Share this content
7

ER available on trading co with BTL property?

Does a co purchasing a BTL property in a trading group jeopardise entrepreneurs relief?

Didn't find your answer?

Hi all,

I seem to be getting in a bit of a mix here and wondered if someone on here might be able to clarrify something for me.

I have a client with a co structure Topco->Trading Co 100% ownership. Topco does does nothing other than hold the trading co and receive dividends. 

The client wants to purchase a buy-to-let property from the cash pile sitting in Topco and is considering either purchasing the property in topco, or lending the money to a separate co (owned by the same shareholder) that will then purchase the property.

My understanding is that the direct purchase would jeapardise the availablilty of entrepreneurs relief as the assets in the top co would be more than 20% non-trading. Similarly the loan would do the same as it is also a non-trading loan.

But then if there is excess cash in the company that would also jeapardising it. 

Am I missing something here?

My thanks in advance...

Replies (7)

Please login or register to join the discussion.

Hallerud at Easter
By DJKL
29th Jul 2020 16:55

When is excess cash not excess cash?

Required working capital is quite a flexible concept and there are a fair few arguments that passive cash ought not put ER at risk anyway, of course there are the other arguments that it does.

Being slightly flippant here, but I have heard this argued, if your client was a member of say one of the Brethren sets, had commercial premises that he refused to insure due to his religious beliefs (thwarting God's will) and accordingly the business carried say £800k in cash to if need be rebuild the premises if they burned down, would that be excessive cash?

Thanks (0)
Replying to DJKL:
Psycho
By Wilson Philips
29th Jul 2020 17:22

Can’t recall the case citation right now but court/tribunal recently decided that cash is largely unimportant in such matters.

Thanks (0)
Replying to DJKL:
avatar
By Tax Dragon
30th Jul 2020 07:06

I may be confusing myself, but isn't what you say here more relevant to BPR (or is it now BR... everything seems to be being renamed)?

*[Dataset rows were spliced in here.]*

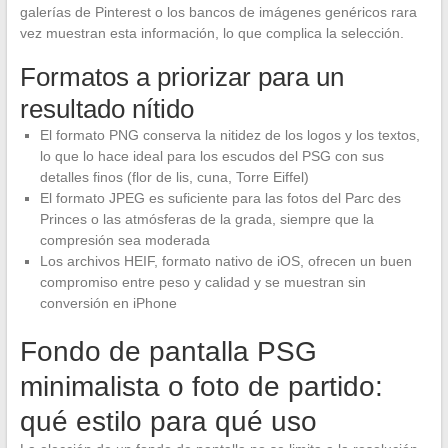
galerías de Pinterest o los bancos de imágenes genéricos rara
vez muestran esta información, lo que complica la selección.
Formatos a priorizar para un
resultado nítido
El formato PNG conserva la nitidez de los logos y los textos,
lo que lo hace ideal para los escudos del PSG con sus
detalles finos (flor de lis, cuna, Torre Eiffel)
El formato JPEG es suficiente para las fotos del Parc des
Princes o las atmósferas de la grada, siempre que la
compresión sea moderada
Los archivos HEIF, formato nativo de iOS, ofrecen un buen
compromiso entre peso y calidad y se muestran sin
conversión en iPhone
Fondo de pantalla PSG
minimalista o foto de partido:
qué estilo para qué uso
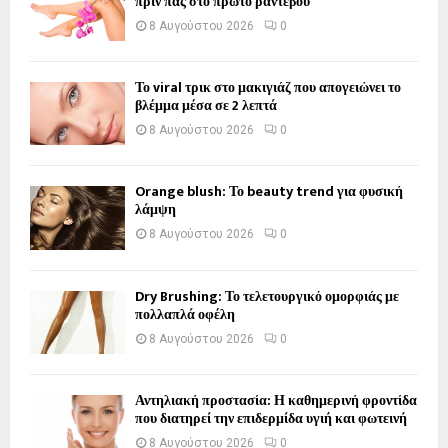
πριν πας στο πρώτο ραντεβού
8 Αυγούστου 2026
0
Το viral τρικ στο μακιγιάζ που απογειώνει το
βλέμμα μέσα σε 2 λεπτά
8 Αυγούστου 2026
0
Orange blush: Το beauty trend για φυσική
λάμψη
8 Αυγούστου 2026
0
Dry Brushing: Το τελετουργικό ομορφιάς με
πολλαπλά οφέλη
8 Αυγούστου 2026
0
Αντηλιακή προστασία: Η καθημερινή φροντίδα
που διατηρεί την επιδερμίδα υγιή και φωτεινή
8 Αυγούστου 2026
0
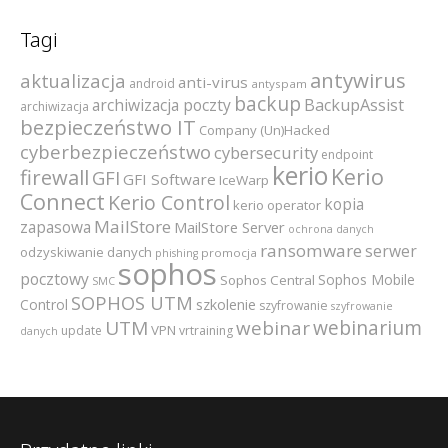
Tagi
antywirus
aktualizacja
anti-virus
android
antyspam
backup
archiwizacja poczty
BackupAssist
archiwizacja
bezpieczeństwo IT
Company (Un)Hacked
cyberbezpieczeństwo
cybersecurity
endpoint
kerio
Kerio
firewall
GFI
GFI Software
IceWarp
Connect
Kerio Control
kopia
kerio operator
MailStore
zapasowa
MailStore Server
ochrona danych
ransomware
serwer
odzyskiwanie danych
promocja
phishing
sophos
pocztowy
Sophos Mobile
Sophos Central
SMC
SOPHOS UTM
szkolenie
Control
szyfrowanie
szyfrowanie
webinarium
UTM
webinar
VPN
update
vrtraining
danych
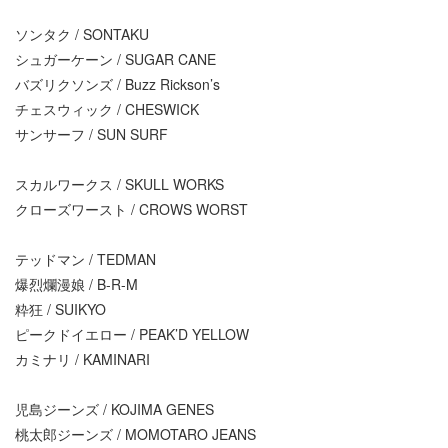
ソンタク / SONTAKU
シュガーケーン / SUGAR CANE
バズリクソンズ / Buzz Rickson’s
チェスウィック / CHESWICK
サンサーフ / SUN SURF
スカルワークス / SKULL WORKS
クローズワースト / CROWS WORST
テッドマン / TEDMAN
爆烈爛漫娘 / B-R-M
粋狂 / SUIKYO
ピークドイエロー / PEAK’D YELLOW
カミナリ / KAMINARI
児島ジーンズ / KOJIMA GENES
桃太郎ジーンズ / MOMOTARO JEANS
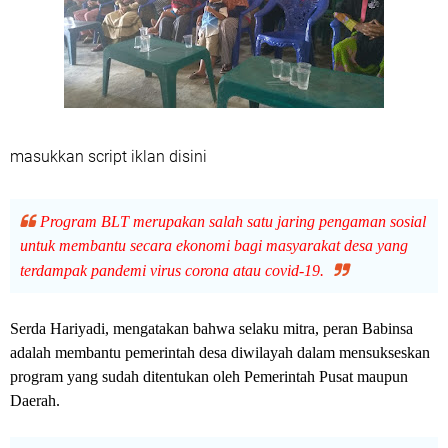
masukkan script iklan disini
Program BLT merupakan salah satu jaring pengaman sosial
untuk membantu secara ekonomi bagi masyarakat desa yang
terdampak pandemi virus corona atau covid-19.
Serda Hariyadi, mengatakan bahwa selaku mitra, peran Babinsa
adalah membantu pemerintah desa diwilayah dalam mensukseskan
program yang sudah ditentukan oleh Pemerintah Pusat maupun
Daerah.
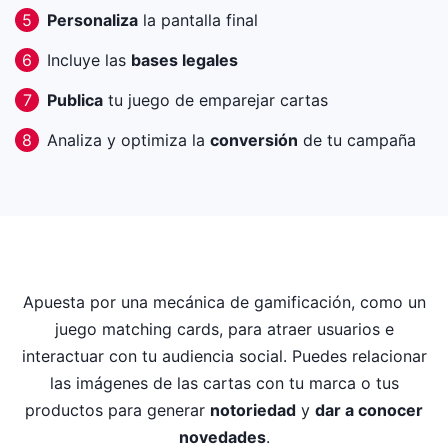
Personaliza
la pantalla final
5
Incluye las
bases legales
6
Publica
tu juego de emparejar cartas
7
Analiza y optimiza la
conversión
de tu campaña
8
Apuesta por una mecánica de gamificación, como un
juego matching cards, para atraer usuarios e
interactuar con tu audiencia social. Puedes relacionar
las imágenes de las cartas con tu marca o tus
productos para generar
notoriedad
y
dar a conocer
novedades
.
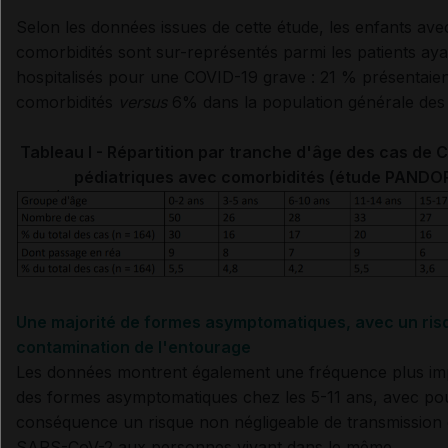
Selon les données issues de cette étude, les enfants ave
comorbidités sont sur-représentés parmi les patients aya
hospitalisés pour une COVID-19 grave : 21 % présentaien
comorbidités
versus
6% dans la population générale des 
Tableau I - Répartition par tranche d'âge des cas de 
pédiatriques avec comorbidités (étude PANDO
Une majorité de formes asymptomatiques, avec un ris
contamination de l'entourage
Les données montrent également une fréquence plus im
des formes asymptomatiques chez les 5-11 ans, avec po
conséquence un risque non négligeable de transmission
SARS-CoV-2 aux personnes vivant dans le même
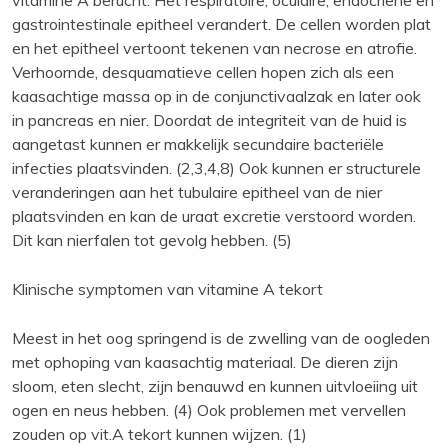
gastrointestinale epitheel verandert. De cellen worden plat
en het epitheel vertoont tekenen van necrose en atrofie.
Verhoornde, desquamatieve cellen hopen zich als een
kaasachtige massa op in de conjunctivaalzak en later ook
in pancreas en nier. Doordat de integriteit van de huid is
aangetast kunnen er makkelijk secundaire bacteriële
infecties plaatsvinden. (2,3,4,8) Ook kunnen er structurele
veranderingen aan het tubulaire epitheel van de nier
plaatsvinden en kan de uraat excretie verstoord worden.
Dit kan nierfalen tot gevolg hebben. (5)
Klinische symptomen van vitamine A tekort
Meest in het oog springend is de zwelling van de oogleden
met ophoping van kaasachtig materiaal. De dieren zijn
sloom, eten slecht, zijn benauwd en kunnen uitvloeiing uit
ogen en neus hebben. (4) Ook problemen met vervellen
zouden op vit.A tekort kunnen wijzen. (1)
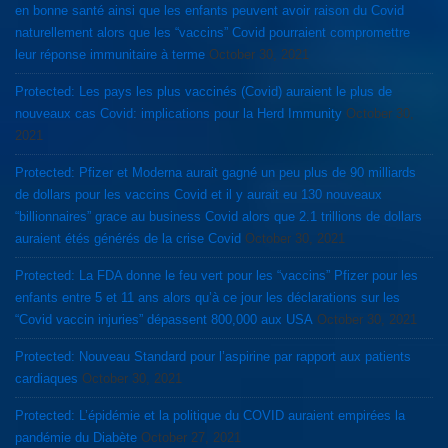
en bonne santé ainsi que les enfants peuvent avoir raison du Covid
naturellement alors que les “vaccins” Covid pourraient compromettre
leur réponse immunitaire à terme
October 30, 2021
Protected: Les pays les plus vaccinés (Covid) auraient le plus de
nouveaux cas Covid: implications pour la Herd Immunity
October 30,
2021
Protected: Pfizer et Moderna aurait gagné un peu plus de 90 milliards
de dollars pour les vaccins Covid et il y aurait eu 130 nouveaux
“billionnaires” grace au business Covid alors que 2.1 trillions de dollars
auraient étés générés de la crise Covid
October 30, 2021
Protected: La FDA donne le feu vert pour les “vaccins” Pfizer pour les
enfants entre 5 et 11 ans alors qu’à ce jour les déclarations sur les
“Covid vaccin injuries” dépassent 800,000 aux USA
October 30, 2021
Protected: Nouveau Standard pour l’aspirine par rapport aux patients
cardiaques
October 30, 2021
Protected: L’épidémie et la politique du COVID auraient empirées la
pandémie du Diabète
October 27, 2021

Excess cash might be an excepted asset. But an investment property is likely to cause a complete loss of any relief that's currently available.

(While this wasn't the OP's question, and while possibly (hopefully!) IHT is expressly outside the scope of the engagement, the point is worth noting here, I'd say.)

Thanks (1)
Psycho
By Wilson Philips
29th Jul 2020 17:40

When considering the ER (now BADR) status of the shares in Topco you need to look at the group as a whole, not just the company in which the non-trading assets are held.

You might already have done so - it isn’t clear from your post.

Thanks (0)
avatar
By whitevanman
29th Jul 2020 23:05

I think you need to look at the legislation and then the HMRC guidance on the subject.
What you will find from the former is no reference to assets or cash 20% or otherwise. Rather, relief is based on "activities". What you will find from the latter is that the amounts of cash and non-trading assets are simply factors that may be relevant in establishing precisely what activities are carried on and the extent of any non-trading such. It is a balancing act based on the specific facts of any particular case.

Thanks (0)
Replying to whitevanman:
avatar
By Tax Dragon
30th Jul 2020 06:55

And doing something with the money - lending it, using it to buy property, etc - is more of an 'activity' than simply leaving it at the bank. (There's a clue in the word 'doing', but more importantly HMRC certainly and case law probably see it like that.)

So, as I see it, there's a sliding scale of risk. Keep as cash, low risk; lend and leave, medium risk; buy and let (an ongoing business, but non-trading, activity), high risk. Would you agree?

Thanks (0)
Replying to Tax Dragon:
avatar
By Tax Dragon
30th Jul 2020 07:20

Perhaps it would be better to describe it as a sliding scale of activity. Cash at the bank, minimal activity; cash on loan, there's more activity (you might need to consider possible tax liabilities under the s455 group of charges, you might need to consider impairment issues, you might need to consider company law - in short, there's more monitoring to do, and doing is an activity word); buying, maintaining and letting property - more activity again.

Obviously if the tradeco has 100 staff toiling away on the trade, then that dwarfs any of the above. BADR would be untroubled.

You'd still likely lose BPR/BR. Your starting point there is the company whose shares you hold - topco.